Я сразу забыл о пленке – привычно убрал со снимка красный цвет, преобладающий на передержанных кадрах, добавил плотности, отослал заказ к остальным. Скоро я обрезал петлю, и лента отправилась в свой долгоиграющий полет – прямиком к резаку.

Когда я просматривал фотографии, привычно расфасовывая их по конвертам, я вновь наткнулся на тот заказ. Мельком взглянул на первую «пережженную» фотографию, – мне сразу стало ясно, почему кадр вышел таким, снятые младенцы всегда вызывали во мне недоумение. Их гладкая, нежная кожа удивительно отражала от себя залп лампы-вспышки. Ребенок – мальчик или девочка, в таком возрасте трудно угадать по лицу,– лежал с закрытыми глазками и умиротворенным личиком. Он спал. Но краем мозга я уже улавливал надвигающуюся атаку ужаса. Ребенок действительно спал, но не в кроватке, как мне подумалось вначале, а в маленьком гробике. И сон его был из тех снов, что не имеют конца.

Я стоял возле агрегата с этим снимком в руке целую вечность, не ощущая ни времени, ни пространства. Я не мог прийти в себя. Нет ничего страшнее смерти ребенка. Даже гибель безмозглого животного не способна вызвать в человеке столько глубинных эмоций. Зверь, какой бы малыш он не был, думаю, всегда предчувствует приближение смерти. Маленький ребеночек не может этого знать. Он продолжает ползать по полу, в упоении познавая мир, а когда по пути он начинает кашлять, и на маленькой ладошке остаются капельки крови, он недоуменно смотрит на них: что это такое взялось из его рта? Он может вновь сунуть ладошку в рот, проверяя кровь на вкус, а потом он замечает какую-нибудь матрешку и радостно ползет за ней, продолжая познавать мир, который уже давно вынес ему ледяной, бесстрастный приговор. Он будет двигаться, пока не упадет.

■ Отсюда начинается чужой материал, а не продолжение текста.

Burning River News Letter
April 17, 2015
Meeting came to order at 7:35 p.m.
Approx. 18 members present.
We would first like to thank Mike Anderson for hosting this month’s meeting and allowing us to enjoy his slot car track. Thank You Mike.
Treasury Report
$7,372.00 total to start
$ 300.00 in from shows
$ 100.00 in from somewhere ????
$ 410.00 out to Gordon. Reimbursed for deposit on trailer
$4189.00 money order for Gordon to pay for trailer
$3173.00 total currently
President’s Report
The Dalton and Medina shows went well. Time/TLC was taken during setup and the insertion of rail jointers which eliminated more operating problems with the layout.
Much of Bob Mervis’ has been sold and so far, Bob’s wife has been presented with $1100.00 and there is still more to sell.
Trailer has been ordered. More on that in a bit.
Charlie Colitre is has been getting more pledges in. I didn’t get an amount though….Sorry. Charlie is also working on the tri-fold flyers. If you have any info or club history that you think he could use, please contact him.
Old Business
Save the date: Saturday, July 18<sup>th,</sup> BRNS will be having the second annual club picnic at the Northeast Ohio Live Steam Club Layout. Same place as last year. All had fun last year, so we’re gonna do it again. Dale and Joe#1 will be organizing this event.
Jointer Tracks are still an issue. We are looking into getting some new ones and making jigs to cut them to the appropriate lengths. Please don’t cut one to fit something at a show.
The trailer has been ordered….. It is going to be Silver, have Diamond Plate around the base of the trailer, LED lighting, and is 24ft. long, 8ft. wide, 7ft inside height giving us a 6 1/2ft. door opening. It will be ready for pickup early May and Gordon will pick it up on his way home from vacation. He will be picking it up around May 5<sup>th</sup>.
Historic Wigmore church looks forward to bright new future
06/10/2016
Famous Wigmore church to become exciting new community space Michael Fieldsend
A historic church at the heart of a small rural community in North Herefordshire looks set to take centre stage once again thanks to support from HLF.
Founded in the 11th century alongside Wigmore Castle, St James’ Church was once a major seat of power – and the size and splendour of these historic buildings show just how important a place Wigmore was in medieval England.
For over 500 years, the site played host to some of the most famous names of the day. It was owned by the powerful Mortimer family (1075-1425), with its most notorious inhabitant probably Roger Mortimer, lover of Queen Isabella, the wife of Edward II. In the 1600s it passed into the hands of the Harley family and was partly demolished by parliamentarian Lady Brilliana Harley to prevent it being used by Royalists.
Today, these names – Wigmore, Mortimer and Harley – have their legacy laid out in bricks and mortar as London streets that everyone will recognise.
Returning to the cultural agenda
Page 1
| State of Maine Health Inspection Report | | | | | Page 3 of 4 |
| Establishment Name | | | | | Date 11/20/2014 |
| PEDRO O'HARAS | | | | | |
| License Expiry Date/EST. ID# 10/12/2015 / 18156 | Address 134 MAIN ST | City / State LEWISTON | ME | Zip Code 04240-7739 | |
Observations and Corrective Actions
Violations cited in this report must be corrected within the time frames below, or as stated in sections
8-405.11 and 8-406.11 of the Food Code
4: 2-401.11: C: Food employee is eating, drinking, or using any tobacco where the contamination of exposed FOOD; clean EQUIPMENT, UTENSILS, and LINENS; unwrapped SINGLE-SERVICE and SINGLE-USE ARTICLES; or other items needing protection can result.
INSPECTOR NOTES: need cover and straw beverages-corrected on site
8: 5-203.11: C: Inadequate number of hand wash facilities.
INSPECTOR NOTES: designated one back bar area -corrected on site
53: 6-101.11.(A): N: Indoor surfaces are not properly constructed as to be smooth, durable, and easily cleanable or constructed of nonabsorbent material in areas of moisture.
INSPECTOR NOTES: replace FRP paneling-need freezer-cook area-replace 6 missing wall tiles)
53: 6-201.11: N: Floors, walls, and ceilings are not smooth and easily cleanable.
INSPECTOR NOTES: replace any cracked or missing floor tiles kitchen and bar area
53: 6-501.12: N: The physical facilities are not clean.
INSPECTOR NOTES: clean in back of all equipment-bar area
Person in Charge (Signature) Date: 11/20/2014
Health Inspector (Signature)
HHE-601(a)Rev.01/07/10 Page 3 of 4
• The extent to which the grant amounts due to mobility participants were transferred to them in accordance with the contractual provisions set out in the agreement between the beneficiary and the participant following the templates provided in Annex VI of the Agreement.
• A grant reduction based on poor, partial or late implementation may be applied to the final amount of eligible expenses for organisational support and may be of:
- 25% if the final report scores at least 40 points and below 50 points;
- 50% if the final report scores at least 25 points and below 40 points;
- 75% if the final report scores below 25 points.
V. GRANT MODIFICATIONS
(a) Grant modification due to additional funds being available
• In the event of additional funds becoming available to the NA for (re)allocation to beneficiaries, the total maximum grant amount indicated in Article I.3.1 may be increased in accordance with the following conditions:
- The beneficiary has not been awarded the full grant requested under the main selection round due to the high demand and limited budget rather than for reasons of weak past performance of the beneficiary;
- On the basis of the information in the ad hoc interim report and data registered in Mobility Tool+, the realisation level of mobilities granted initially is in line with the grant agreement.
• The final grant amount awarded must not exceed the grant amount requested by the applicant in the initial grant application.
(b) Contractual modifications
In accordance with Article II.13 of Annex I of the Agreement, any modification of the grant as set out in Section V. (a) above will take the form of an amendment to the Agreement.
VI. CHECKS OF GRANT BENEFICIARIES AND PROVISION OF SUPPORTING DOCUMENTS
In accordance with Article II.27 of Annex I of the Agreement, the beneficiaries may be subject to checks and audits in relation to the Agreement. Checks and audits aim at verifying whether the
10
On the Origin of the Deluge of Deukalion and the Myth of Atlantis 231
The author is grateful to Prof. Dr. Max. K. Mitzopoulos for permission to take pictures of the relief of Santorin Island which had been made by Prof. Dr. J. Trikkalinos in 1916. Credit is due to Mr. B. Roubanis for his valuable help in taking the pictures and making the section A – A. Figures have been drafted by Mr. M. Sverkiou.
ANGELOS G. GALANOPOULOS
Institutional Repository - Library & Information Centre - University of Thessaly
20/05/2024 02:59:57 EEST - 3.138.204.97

Я вдруг со всей отчетливостью нарисовал эту картину в голове, пока не сообразив, что не мог достигнуть такой яркости даже размышляя о внутреннем процессе агрегата. Малыш шумно ползает в окружении собравшихся в светлой комнате родственников. Иногда он смотрит на них, не беря в толк, отчего это их глаза так странно блестят. А потом кто-то берет его на руки – отец или бабушка,– и они хотят навсегда запечатлеть в душе этот момент, впечатать его в мозг каленым прутом. Момент единства с маленьким существом, прижатым к груди. Но малыш не хочет оставаться прижатым. Он увлечен сверкающей безделушкой и крутится из стороны в сторону, чтобы вырваться из хватки взрослых и кинуться к приглянувшейся вещице.

А потом я вижу этого малыша на руках у отца, и он испуганно и с надеждой смотрит на мелькающие вокруг него белые двери больницы. Ему уже не хочется исследовать их. Он понимает, что почему-то не может двигаться.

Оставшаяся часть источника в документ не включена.